Dataset entries

------------------------------------

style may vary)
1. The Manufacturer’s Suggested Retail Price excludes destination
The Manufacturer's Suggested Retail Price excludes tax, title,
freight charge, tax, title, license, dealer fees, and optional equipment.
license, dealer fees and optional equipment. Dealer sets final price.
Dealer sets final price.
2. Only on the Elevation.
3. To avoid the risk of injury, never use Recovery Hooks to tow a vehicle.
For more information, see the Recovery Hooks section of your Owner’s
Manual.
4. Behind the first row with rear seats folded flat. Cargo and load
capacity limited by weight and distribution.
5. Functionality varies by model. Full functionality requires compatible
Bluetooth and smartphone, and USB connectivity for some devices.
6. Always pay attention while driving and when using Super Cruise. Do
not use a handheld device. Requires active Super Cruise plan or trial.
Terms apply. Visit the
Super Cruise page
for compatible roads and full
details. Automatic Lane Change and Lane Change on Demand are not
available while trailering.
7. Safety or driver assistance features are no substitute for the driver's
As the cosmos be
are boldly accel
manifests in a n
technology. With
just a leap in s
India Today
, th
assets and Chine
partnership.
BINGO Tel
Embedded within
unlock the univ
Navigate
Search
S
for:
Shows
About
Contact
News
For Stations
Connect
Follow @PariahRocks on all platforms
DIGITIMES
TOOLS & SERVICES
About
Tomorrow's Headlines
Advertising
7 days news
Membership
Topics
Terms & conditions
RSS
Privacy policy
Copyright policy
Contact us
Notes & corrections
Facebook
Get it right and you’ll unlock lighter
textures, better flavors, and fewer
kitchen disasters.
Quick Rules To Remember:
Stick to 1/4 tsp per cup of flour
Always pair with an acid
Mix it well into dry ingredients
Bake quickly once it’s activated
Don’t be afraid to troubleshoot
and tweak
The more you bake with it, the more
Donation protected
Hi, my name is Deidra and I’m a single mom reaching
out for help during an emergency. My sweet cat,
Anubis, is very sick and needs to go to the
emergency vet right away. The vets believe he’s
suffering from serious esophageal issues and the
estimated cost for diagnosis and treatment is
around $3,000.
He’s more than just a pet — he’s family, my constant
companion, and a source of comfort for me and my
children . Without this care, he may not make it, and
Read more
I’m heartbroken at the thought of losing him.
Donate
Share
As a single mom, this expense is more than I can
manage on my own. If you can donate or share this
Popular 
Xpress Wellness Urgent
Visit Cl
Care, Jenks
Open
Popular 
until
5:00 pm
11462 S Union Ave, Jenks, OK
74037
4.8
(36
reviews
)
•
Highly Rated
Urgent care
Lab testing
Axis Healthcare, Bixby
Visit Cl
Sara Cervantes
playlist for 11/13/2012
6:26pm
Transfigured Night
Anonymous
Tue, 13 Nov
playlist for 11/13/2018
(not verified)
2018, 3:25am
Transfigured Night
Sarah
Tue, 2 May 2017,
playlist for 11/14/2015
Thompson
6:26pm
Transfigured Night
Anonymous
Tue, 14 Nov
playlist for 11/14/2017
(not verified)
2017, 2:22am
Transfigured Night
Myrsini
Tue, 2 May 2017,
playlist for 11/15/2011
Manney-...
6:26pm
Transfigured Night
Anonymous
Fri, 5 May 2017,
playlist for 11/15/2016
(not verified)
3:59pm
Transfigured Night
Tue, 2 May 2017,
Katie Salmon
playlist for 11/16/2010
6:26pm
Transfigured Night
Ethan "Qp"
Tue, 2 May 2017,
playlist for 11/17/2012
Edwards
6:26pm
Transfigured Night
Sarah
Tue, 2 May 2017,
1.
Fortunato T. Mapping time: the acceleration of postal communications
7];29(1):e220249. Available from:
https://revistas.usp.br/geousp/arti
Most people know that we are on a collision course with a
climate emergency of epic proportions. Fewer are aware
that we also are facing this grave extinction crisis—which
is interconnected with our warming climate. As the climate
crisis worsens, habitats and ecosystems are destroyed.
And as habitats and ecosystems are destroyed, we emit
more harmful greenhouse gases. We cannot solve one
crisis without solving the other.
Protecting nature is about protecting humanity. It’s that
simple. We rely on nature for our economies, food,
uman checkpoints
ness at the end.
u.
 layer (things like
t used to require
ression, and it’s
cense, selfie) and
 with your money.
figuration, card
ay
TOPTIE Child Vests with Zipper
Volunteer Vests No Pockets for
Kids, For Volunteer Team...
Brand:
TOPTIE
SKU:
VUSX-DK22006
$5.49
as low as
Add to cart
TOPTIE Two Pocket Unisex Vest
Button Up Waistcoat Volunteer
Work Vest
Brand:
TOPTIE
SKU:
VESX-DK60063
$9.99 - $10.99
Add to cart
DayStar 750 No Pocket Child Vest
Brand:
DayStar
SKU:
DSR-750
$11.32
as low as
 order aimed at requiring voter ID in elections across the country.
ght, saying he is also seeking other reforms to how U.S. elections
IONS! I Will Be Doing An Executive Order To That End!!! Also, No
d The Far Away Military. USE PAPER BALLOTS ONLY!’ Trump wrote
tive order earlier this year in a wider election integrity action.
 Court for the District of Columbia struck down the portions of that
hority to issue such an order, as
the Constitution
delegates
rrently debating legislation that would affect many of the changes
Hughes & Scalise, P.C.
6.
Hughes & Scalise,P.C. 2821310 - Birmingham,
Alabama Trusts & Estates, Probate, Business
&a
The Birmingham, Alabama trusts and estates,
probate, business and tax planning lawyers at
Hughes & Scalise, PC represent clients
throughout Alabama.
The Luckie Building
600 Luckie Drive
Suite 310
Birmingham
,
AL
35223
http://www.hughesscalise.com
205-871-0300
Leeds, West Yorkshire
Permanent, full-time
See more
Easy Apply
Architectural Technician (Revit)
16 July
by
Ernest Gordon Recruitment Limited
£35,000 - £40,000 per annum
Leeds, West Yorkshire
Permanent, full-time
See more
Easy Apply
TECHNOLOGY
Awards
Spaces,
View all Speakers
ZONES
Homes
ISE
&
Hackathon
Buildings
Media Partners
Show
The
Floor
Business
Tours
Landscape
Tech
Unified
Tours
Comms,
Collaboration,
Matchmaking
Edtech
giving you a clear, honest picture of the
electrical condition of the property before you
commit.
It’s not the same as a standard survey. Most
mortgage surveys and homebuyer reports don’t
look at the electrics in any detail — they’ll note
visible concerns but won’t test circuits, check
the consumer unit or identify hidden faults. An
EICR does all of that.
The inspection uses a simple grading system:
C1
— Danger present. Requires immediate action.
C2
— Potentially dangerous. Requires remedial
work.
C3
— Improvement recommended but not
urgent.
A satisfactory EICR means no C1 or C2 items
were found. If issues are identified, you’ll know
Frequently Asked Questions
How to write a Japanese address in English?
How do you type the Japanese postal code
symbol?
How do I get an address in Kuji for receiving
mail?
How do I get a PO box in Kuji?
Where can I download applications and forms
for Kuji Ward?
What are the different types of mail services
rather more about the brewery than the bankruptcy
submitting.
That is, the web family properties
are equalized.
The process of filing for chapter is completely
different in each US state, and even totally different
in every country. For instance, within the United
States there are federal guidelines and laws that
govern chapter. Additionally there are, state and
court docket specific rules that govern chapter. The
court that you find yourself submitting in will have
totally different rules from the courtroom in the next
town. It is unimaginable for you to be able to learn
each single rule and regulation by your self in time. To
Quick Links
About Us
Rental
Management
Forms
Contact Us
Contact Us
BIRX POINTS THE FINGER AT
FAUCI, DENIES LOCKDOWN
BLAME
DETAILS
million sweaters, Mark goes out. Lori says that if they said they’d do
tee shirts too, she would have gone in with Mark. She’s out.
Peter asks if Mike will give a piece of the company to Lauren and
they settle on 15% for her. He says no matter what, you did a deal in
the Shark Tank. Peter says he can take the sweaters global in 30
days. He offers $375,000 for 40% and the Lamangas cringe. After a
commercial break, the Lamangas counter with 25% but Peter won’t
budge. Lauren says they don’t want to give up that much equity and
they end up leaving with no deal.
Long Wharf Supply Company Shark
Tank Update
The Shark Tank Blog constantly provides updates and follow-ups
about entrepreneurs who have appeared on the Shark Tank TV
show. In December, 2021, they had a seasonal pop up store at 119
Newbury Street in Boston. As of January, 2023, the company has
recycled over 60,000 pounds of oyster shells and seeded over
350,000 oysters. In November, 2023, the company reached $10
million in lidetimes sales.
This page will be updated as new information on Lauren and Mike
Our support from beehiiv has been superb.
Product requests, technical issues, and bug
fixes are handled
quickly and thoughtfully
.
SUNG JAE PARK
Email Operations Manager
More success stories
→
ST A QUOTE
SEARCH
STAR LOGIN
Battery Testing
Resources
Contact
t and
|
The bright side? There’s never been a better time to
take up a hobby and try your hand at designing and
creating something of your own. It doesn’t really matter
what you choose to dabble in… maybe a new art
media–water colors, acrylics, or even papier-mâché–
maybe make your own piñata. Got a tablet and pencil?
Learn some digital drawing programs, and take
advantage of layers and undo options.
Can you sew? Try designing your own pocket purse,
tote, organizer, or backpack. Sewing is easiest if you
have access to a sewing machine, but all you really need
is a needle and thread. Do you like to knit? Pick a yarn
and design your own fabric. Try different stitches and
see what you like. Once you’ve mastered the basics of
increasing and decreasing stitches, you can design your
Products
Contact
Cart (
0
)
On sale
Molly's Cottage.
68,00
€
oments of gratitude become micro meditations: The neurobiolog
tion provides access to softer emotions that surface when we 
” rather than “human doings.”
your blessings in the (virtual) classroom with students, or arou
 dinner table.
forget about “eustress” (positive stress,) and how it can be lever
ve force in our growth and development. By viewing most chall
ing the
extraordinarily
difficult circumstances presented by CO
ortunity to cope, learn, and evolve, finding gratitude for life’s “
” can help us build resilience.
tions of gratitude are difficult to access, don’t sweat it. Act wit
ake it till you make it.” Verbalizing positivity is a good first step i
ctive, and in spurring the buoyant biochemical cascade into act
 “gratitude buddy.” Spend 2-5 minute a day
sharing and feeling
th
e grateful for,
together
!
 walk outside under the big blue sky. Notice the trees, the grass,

------------------------------------

Lines holding "Shark": copy each one from the records above.

### Exercise response
the Shark Tank. Peter says he can take the sweaters global in 30
Long Wharf Supply Company Shark
The Shark Tank Blog constantly provides updates and follow-ups
about entrepreneurs who have appeared on the Shark Tank TV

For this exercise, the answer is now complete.